[Opening INPUT DATA section]

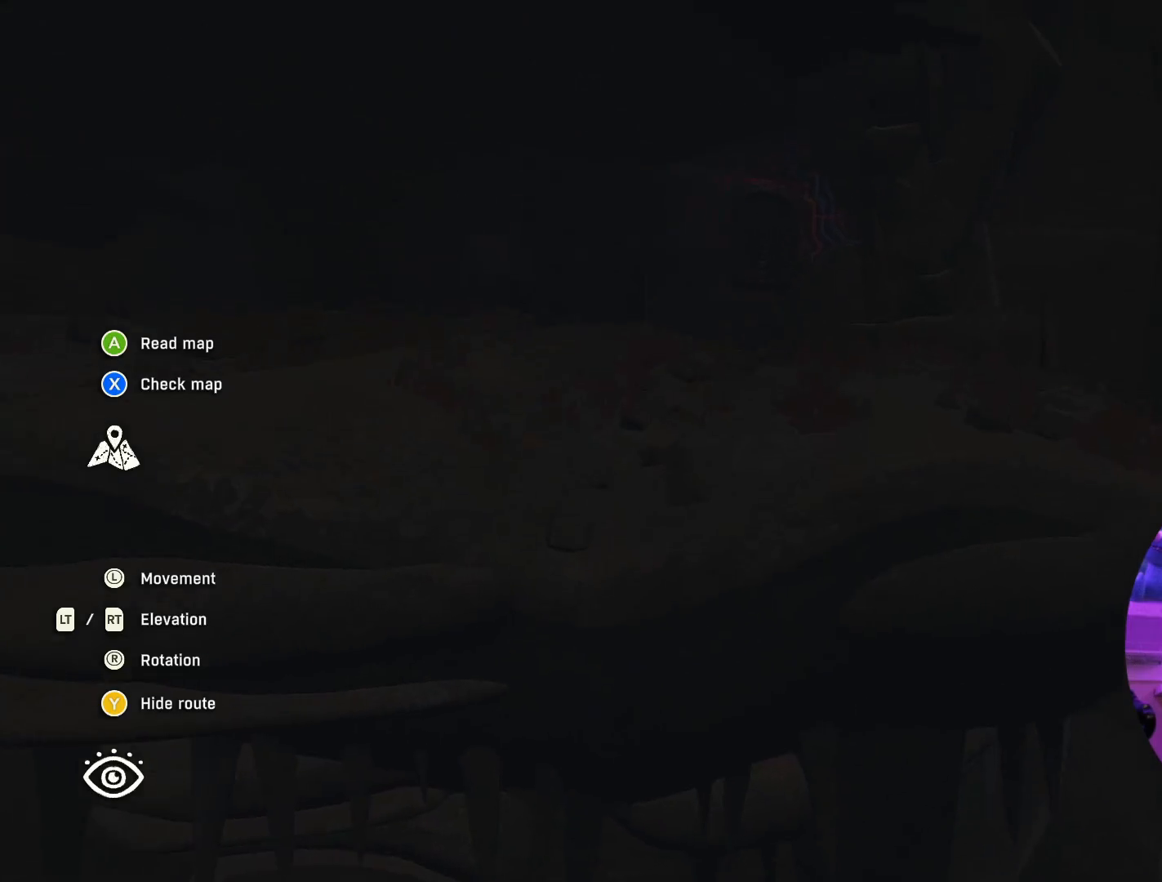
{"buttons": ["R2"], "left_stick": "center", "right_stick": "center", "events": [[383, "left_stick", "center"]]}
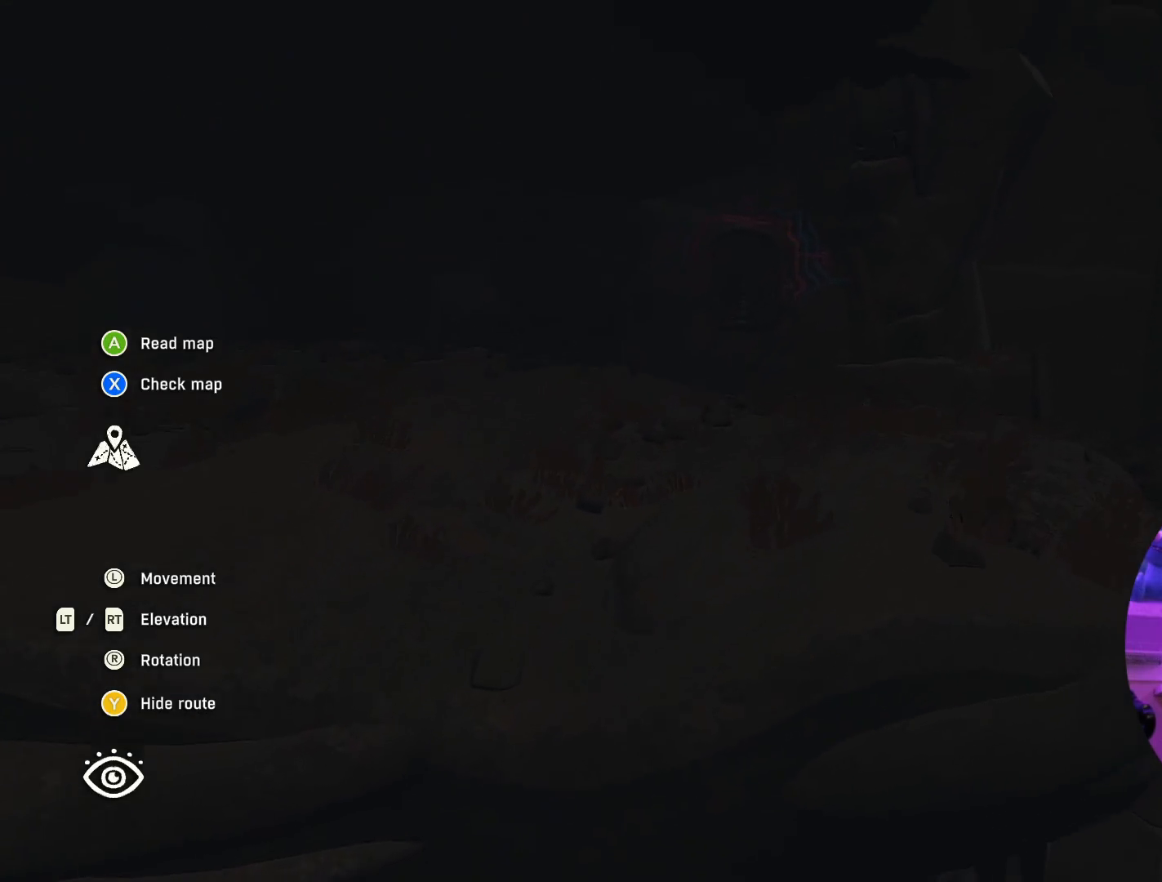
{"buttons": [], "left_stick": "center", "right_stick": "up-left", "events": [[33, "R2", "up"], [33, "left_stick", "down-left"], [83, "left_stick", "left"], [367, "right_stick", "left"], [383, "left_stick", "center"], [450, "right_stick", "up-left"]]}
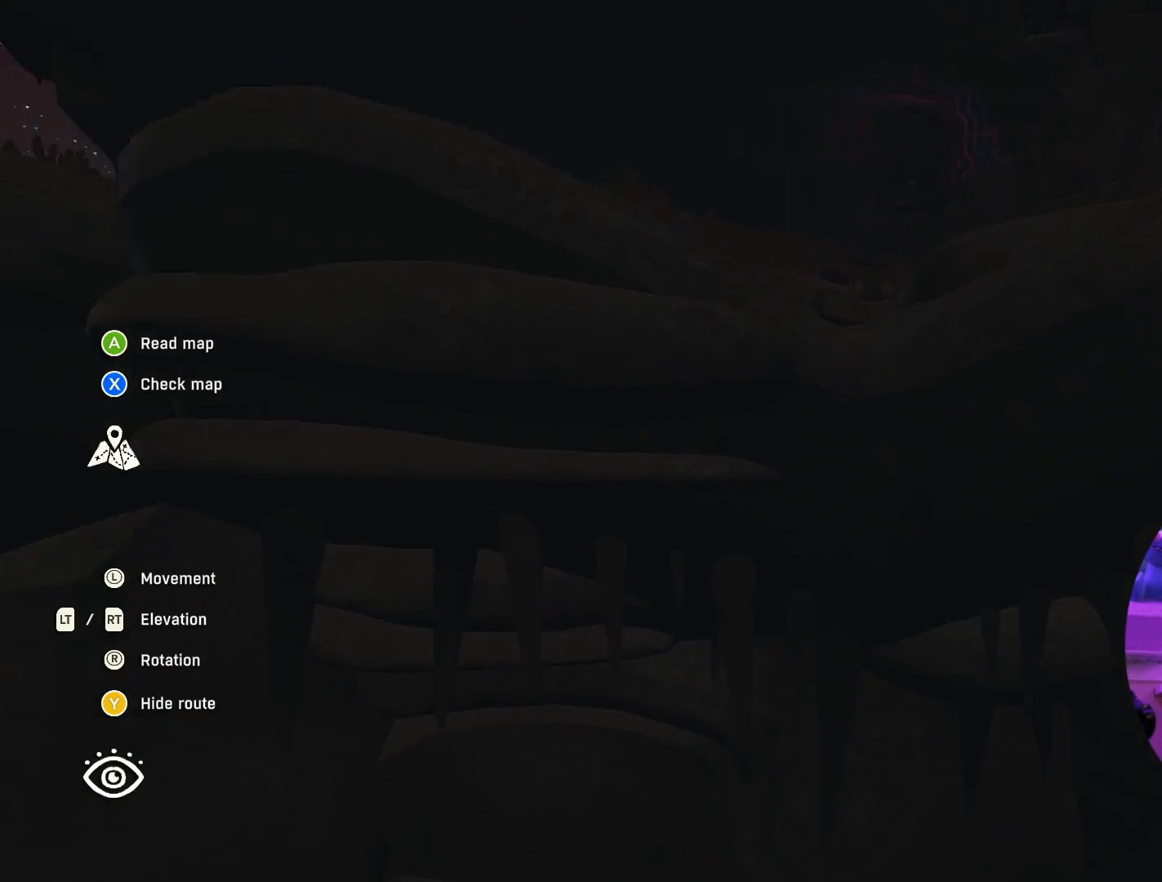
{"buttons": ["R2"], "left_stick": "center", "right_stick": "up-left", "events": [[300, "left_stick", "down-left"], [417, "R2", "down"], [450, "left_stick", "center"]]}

[Closing INPUT DATA section]

EXERCISE DIRECTIONS =
How many lines in the data above contain the word "down"? Reply with only that figure.

SOLUTION =
2